While my photographic output in 2014 has been very low, after hearing the winner of one of the awards relating how the image had sat idle for many months after shooting it, I thought I’d look back at some of my own work and see if there was a hidden gem.

Sure enough, there was, and this image was it.

Streak

Streak

I shot this image towards the end of 2013, a year in which I had spent time photographing scenes in England and Israel, yet a year in which I had also found the time and inspiration to photograph my own city.

I don’t know how I didn’t recognise the potential of this image; it was completely overlooked in favour of other images I captured during the same shoot.

But today, looking through inspired and perhaps different eyes, I saw something that I had missed earlier, and here is the result of taking a second look.

Based on this experience, I would encourage all photographers to go back through their archives and just see what is there, waiting to be given the attention it deserves. I have found that after some time away, it’s possible to find a gem which for a long enough time was hidden in plain sight, or spotted once but since forgotten.

Blue Lagoon

Last weekend I decided to work on an image I shot years ago, but had never touched.

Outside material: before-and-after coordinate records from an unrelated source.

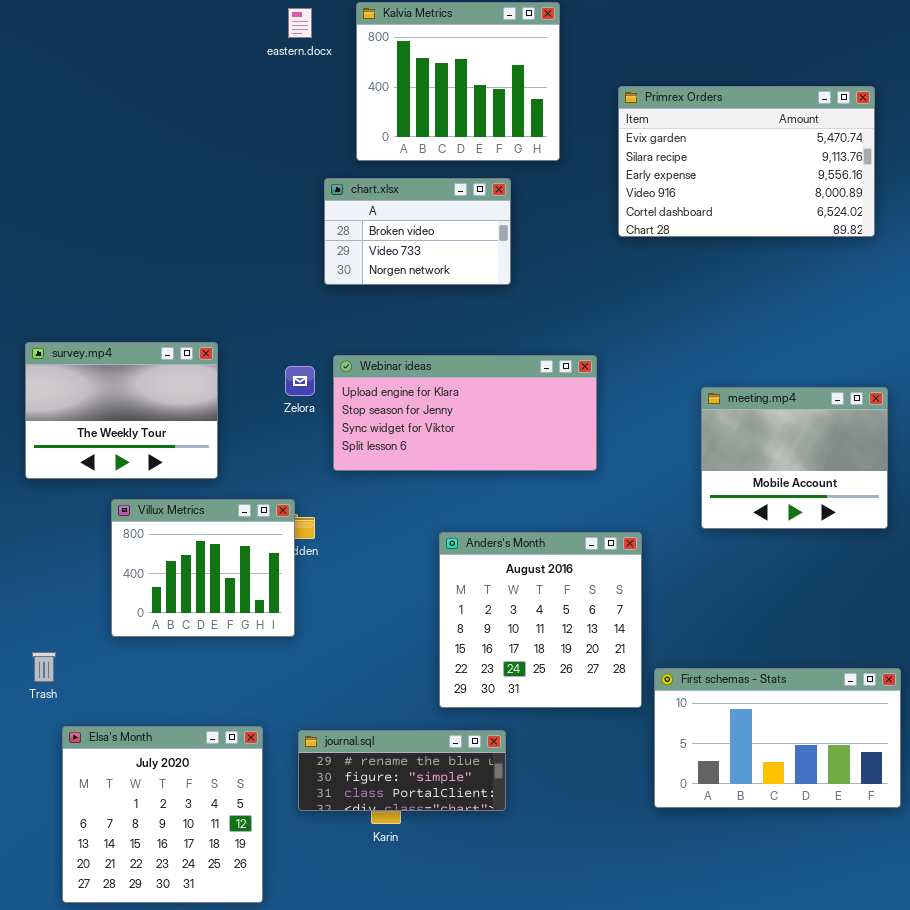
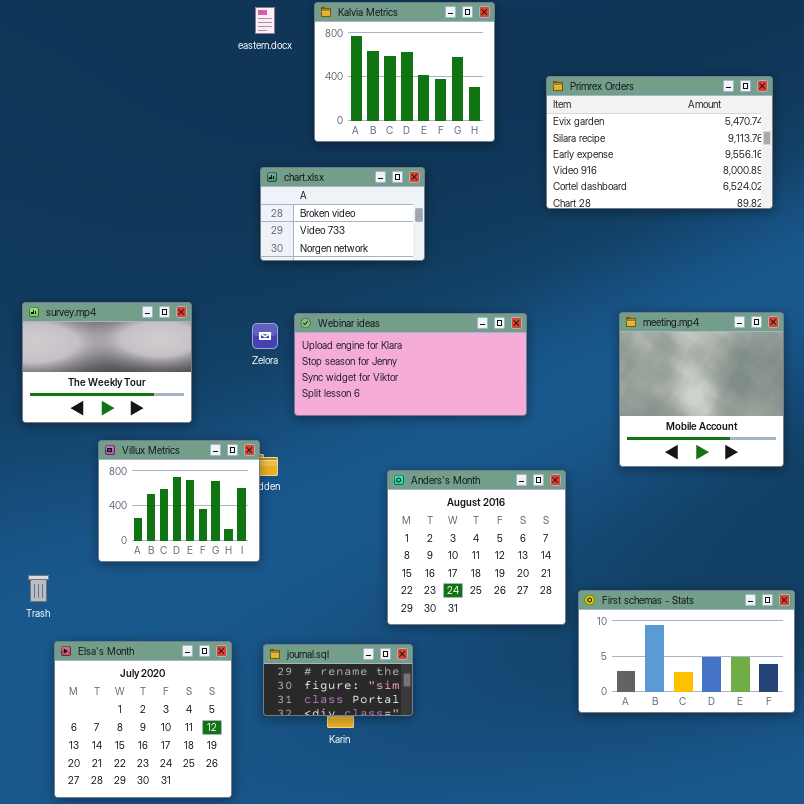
chart.xlsx: [324,178,511,285] -> [260,167,425,261], moved
meeting.mp4: [701,387,888,529] -> [619,312,784,467], resized
journal.sql: [298,730,506,811] -> [263,644,413,716], resized

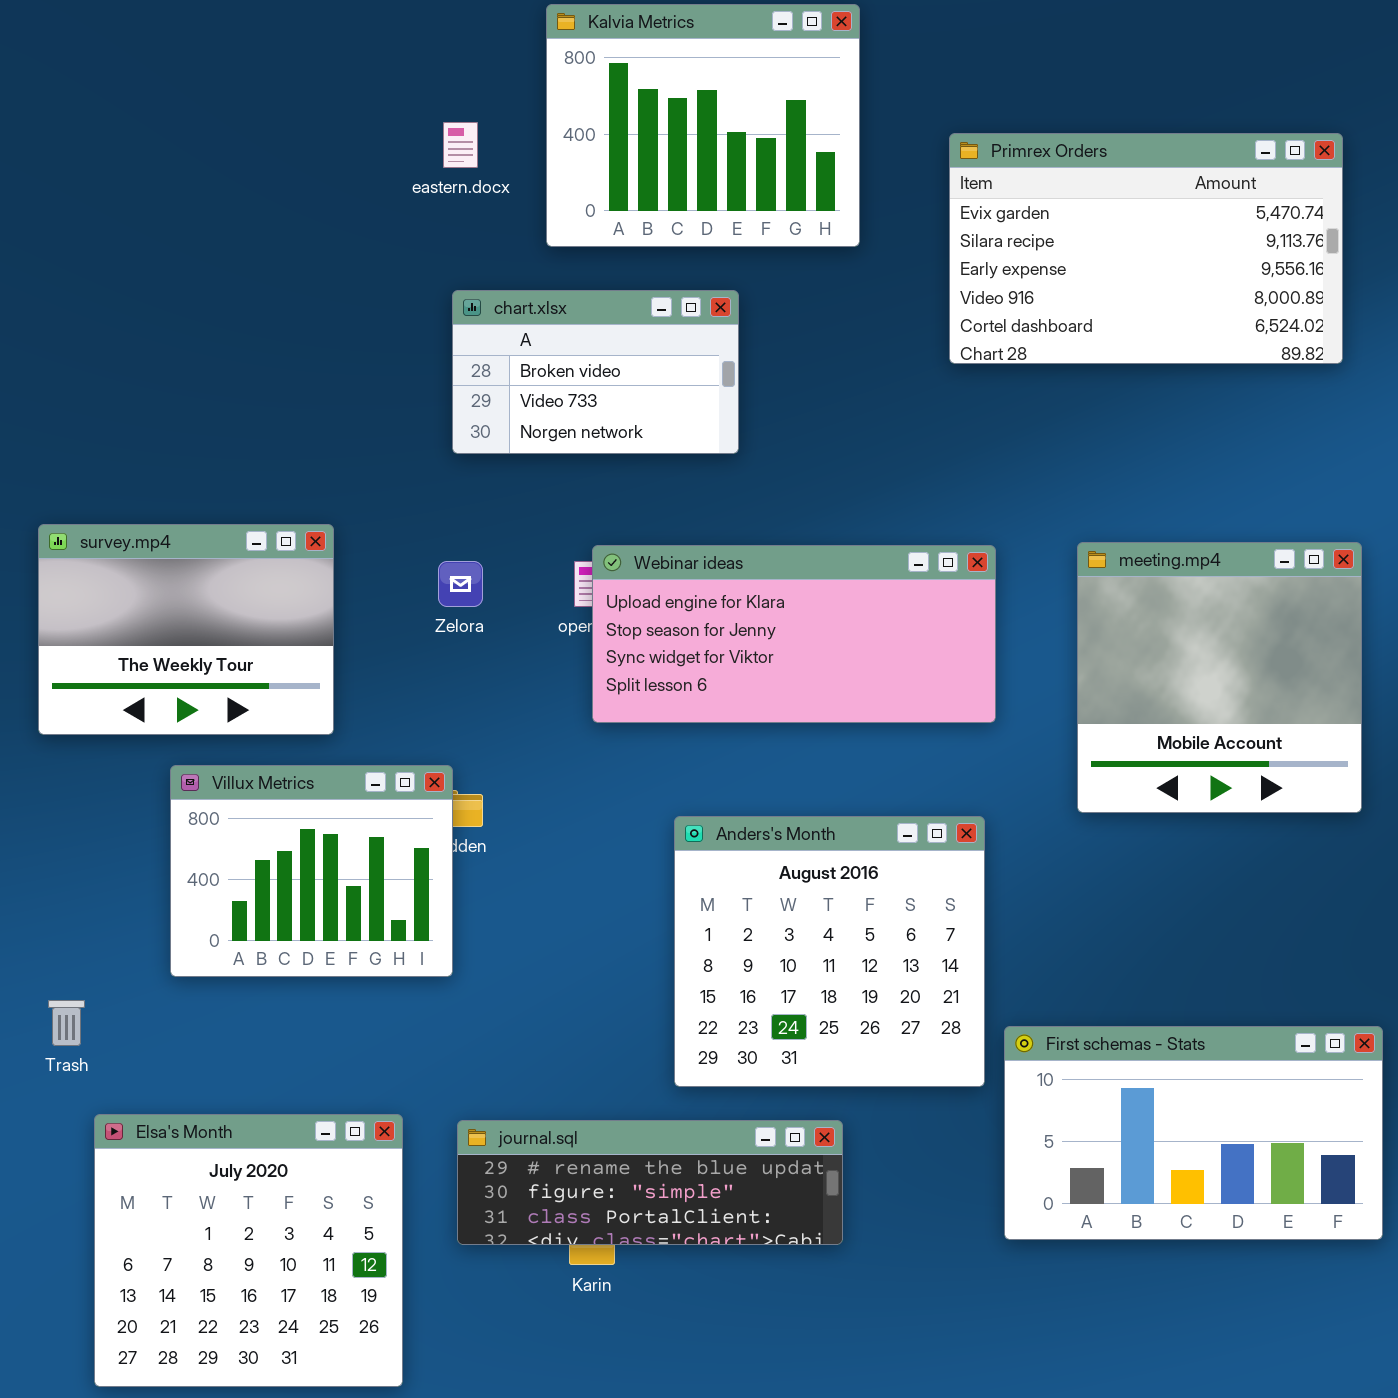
eastern.docx: [255,7,275,34] -> [443,122,478,168], moved
Webinar ideas: [294,313,527,416] -> [592,545,996,723], moved
journal.sql: [263,644,413,716] -> [457,1120,843,1245], resized

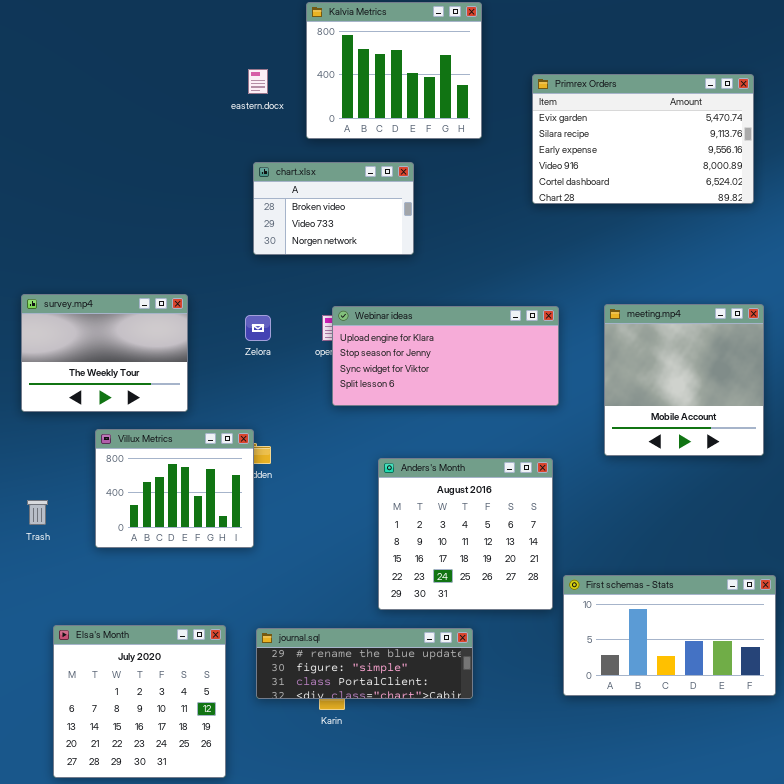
Trash: [48,1000,85,1046] -> [27,500,48,525], moved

This older image was captured at Long Reef in 2010, on what turned out to be a spectacular morning which yielded pleasing images.

Blue Lagoon

Blue Lagoon

This particular location is on the outer part of the reef near the breaking waves.  A magical sky and rich colour provided for a beautiful, glassly lake surrounded by Long Reef’s many boulders.

As Night Approaches

I captured this uncommon view of the Sydney skyline during a nice day out in the autumn of 2011.

As Night Approaches

As Night Approaches

At this time, there was a hint of golden hour light hitting the buildings as the day began its progression into night.

The Changing Face of Sydney

I captured this twilight view of Sydney on 18/12/2013, which was the first photography outing for me in over six months.

The Changing Face of Sydney

The Changing Face of Sydney

It has been an even longer time since I photographed the Sydney skyline, and the presence of a substantial number of cranes at Barangaroo, which is now a major development site, is testimony to the changing face of Sydney.